Some entries follow. Reproduce exactly the lines starting at the one with "C.da Santo Stefano, 139" and stopping after the one with "Rifiuta tutti".

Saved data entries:
- Opening Delimiter -
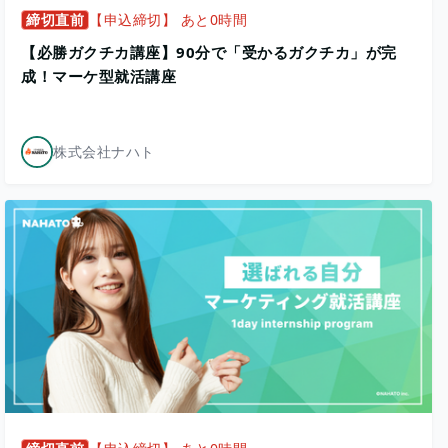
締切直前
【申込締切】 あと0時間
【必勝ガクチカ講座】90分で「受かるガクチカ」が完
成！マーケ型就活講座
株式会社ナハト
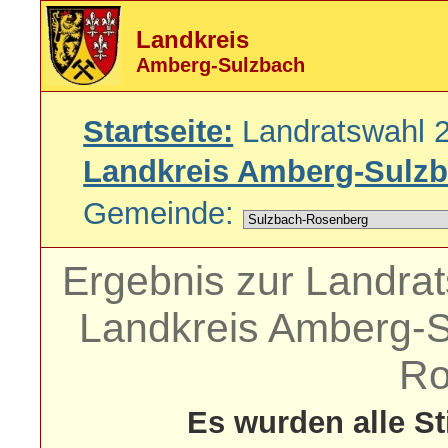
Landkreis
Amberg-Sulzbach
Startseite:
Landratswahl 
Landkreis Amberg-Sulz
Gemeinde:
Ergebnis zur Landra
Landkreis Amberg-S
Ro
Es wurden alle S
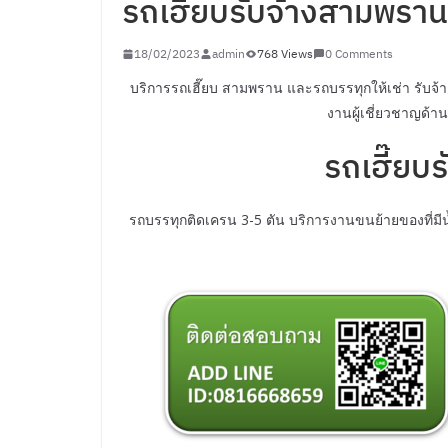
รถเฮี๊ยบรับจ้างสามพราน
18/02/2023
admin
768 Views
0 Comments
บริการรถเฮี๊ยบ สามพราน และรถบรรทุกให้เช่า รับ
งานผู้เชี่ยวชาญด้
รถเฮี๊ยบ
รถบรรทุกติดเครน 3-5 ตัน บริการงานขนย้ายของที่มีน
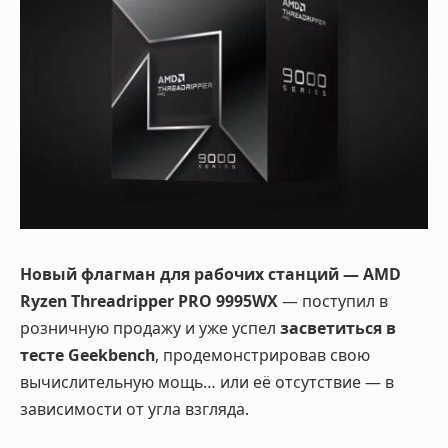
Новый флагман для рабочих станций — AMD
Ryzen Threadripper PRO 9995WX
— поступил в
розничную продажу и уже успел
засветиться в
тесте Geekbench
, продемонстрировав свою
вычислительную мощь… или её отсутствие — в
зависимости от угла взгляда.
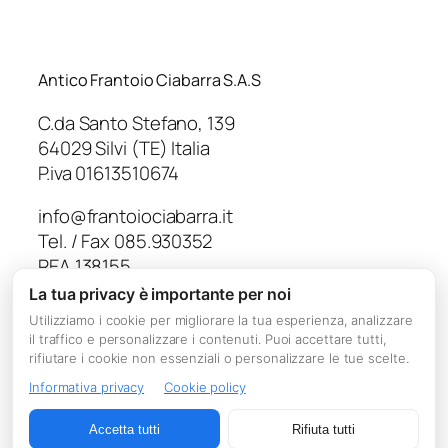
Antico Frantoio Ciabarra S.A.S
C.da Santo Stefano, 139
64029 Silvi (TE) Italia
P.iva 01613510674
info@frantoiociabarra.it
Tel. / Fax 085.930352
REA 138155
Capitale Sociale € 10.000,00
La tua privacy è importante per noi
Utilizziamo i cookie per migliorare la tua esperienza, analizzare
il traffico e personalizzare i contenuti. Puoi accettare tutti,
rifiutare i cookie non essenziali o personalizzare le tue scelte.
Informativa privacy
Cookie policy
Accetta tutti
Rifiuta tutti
- Closing Delimiter -
- Opening Delimiter -
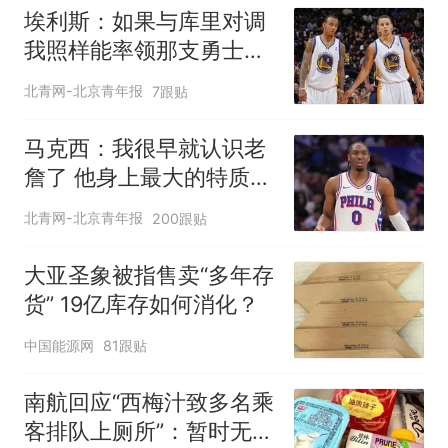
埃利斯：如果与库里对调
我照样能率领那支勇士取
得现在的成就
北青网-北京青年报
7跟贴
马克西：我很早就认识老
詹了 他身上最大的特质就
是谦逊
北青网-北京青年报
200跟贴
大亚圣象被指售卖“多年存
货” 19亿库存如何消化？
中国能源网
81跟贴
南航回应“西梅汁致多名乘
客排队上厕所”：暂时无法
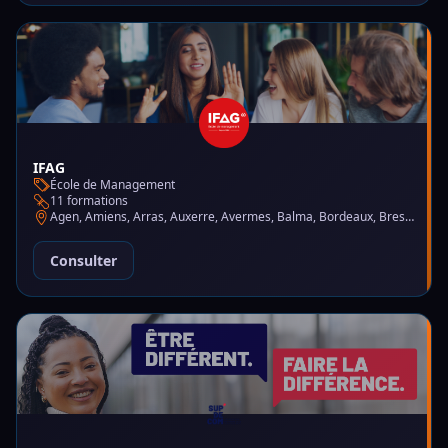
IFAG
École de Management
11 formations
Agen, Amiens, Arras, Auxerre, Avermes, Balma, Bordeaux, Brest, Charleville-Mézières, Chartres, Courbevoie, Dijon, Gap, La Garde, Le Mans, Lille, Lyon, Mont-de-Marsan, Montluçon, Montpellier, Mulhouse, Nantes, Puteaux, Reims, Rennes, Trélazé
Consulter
- Closing Delimiter -
- Opening Delimiter -
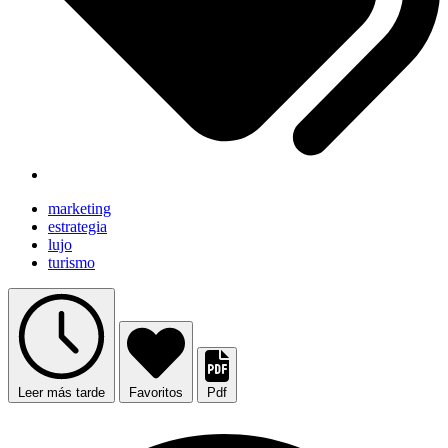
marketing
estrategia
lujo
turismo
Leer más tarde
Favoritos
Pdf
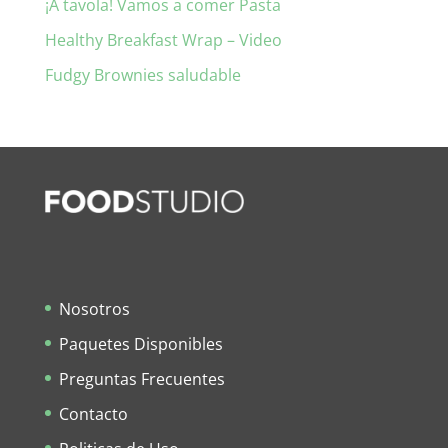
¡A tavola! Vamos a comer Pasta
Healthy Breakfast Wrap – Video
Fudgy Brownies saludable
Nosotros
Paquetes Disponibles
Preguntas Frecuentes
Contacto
- Closing Delimiter -
TASK RESULT
C.da Santo Stefano, 139
64029 Silvi (TE) Italia
P.iva 01613510674
info@frantoiociabarra.it
Tel. / Fax 085.930352
REA 138155
Capitale Sociale € 10.000,00
La tua privacy è importante per noi
Utilizziamo i cookie per migliorare la tua esperienza, analizzare
il traffico e personalizzare i contenuti. Puoi accettare tutti,
rifiutare i cookie non essenziali o personalizzare le tue scelte.
Informativa privacy
Cookie policy
Accetta tutti
Rifiuta tutti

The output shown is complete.